Later, after a couple of slices of thin-crust pizza and some distracted conversation between mother and daughter, Beth excused herself to her bedroom and texted Hayley and Taylor.
BETH: MOM IS STRNGR THAN NORMAL 2NITE. BOSS PROB YELLED @ HER. WISH I HAD HER PROBS. HER LIFE IS SO EZ.
HAYLEY: TELL ME ABOUT IT. THEY KEEP SAYING THAT THINGS R HARDER IN THE ‘REAL WORLD’ BUT THEY HAVE NO IDEA HOW F’ED UP IT IS @ KINGSTON.
TAYLOR: DEF THE WORST.
As Kim Lee placed her head on the pillow, she was transported back to that day almost ten years ago, standing on the Hood Canal Bridge as the sirens wailed and all the mothers cried. Seeing Sandra hadn’t brought it all back, because it had never really left her. She, like all the other moms, hated that damn bridge. Just hated it.
chapter 38
SOME BRIDGES, LIKE THE NEARBY TACOMA NARROWS or its far sexier cousin, the Golden Gate in San Francisco, are a marvel for their stunning beauty, arching over dangerous waters or defying gravity as they connect two high points over a deep chasm.
The Hood Canal Bridge is a marvel too, though not for how it looks. It literally floats atop the water for which it is named as it carries Washington State Route 104 across Hood Canal and connects the Olympic and Kitsap peninsulas. At the time of its construction in 1961, depths of mo
re than three hundred feet made it impossible for a suspension bridge to be built there. So it floats. Concrete pontoons hold up the roadway just above water level.
Fifteen thousand cars cross it every day, its drivers and passengers thinking nothing more than how beautiful the Olympic Mountains are, with the eagles soaring overhead, and the occasional submarine cruising for the navy base in Bangor.
A few families cross the bridge and remember the darkest days of their lives. The Ryan family was one of those. Valerie Ryan in particular couldn’t stand driving over the span. It was the primary reason why she went back to school to complete her psychiatric nursing degree. All of those jobs were on the Seattle side of the bridge. She didn’t want to find herself crossing Hood Canal for the mundane reason that her job was there.
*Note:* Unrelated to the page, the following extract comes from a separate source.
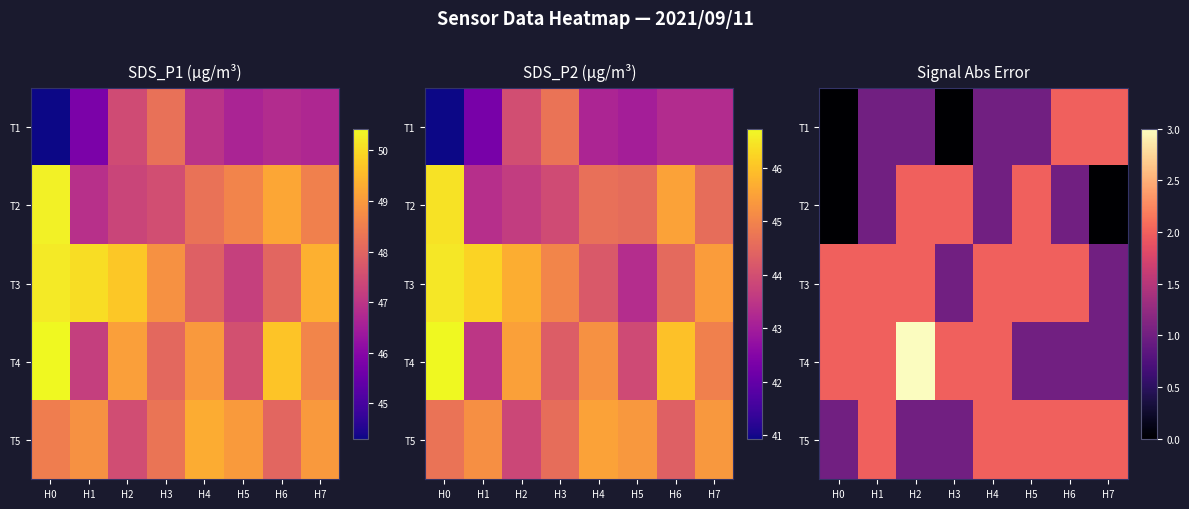

Which has a higher value, H4 or H7?

H7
The girls knew about the accident, of course, but traversing the bridge on those rare trips to Port Townsend or Port Angeles brought the occasional questions about what happened that rainy, windy March 21 years ago. For some reason, the girls sought clarity of only one detail—not of what happened but of exactly where it had been.
Taylor, in particular, seemed to hone in on the spot where the draw span connected with the main bridge deck.
“It was here,” she said when she was seven and they were heading home from a visit in Port Townsend.
“Somewhere around here, yes,” Valerie had said.
“No,” Taylor said, “it was right here.”
Hayley looked at the water. It was glass that late afternoon.
“She’s right, Mom. Right at that spot where those birds are floating. That’s where it happened.”
Valerie glanced in the direction of gulls bobbing on the surface as their car sped past. She didn’t like to think about it at all. She wanted everyone to just forget it.
“I don’t remember,” she lied. “But yes, right around here.”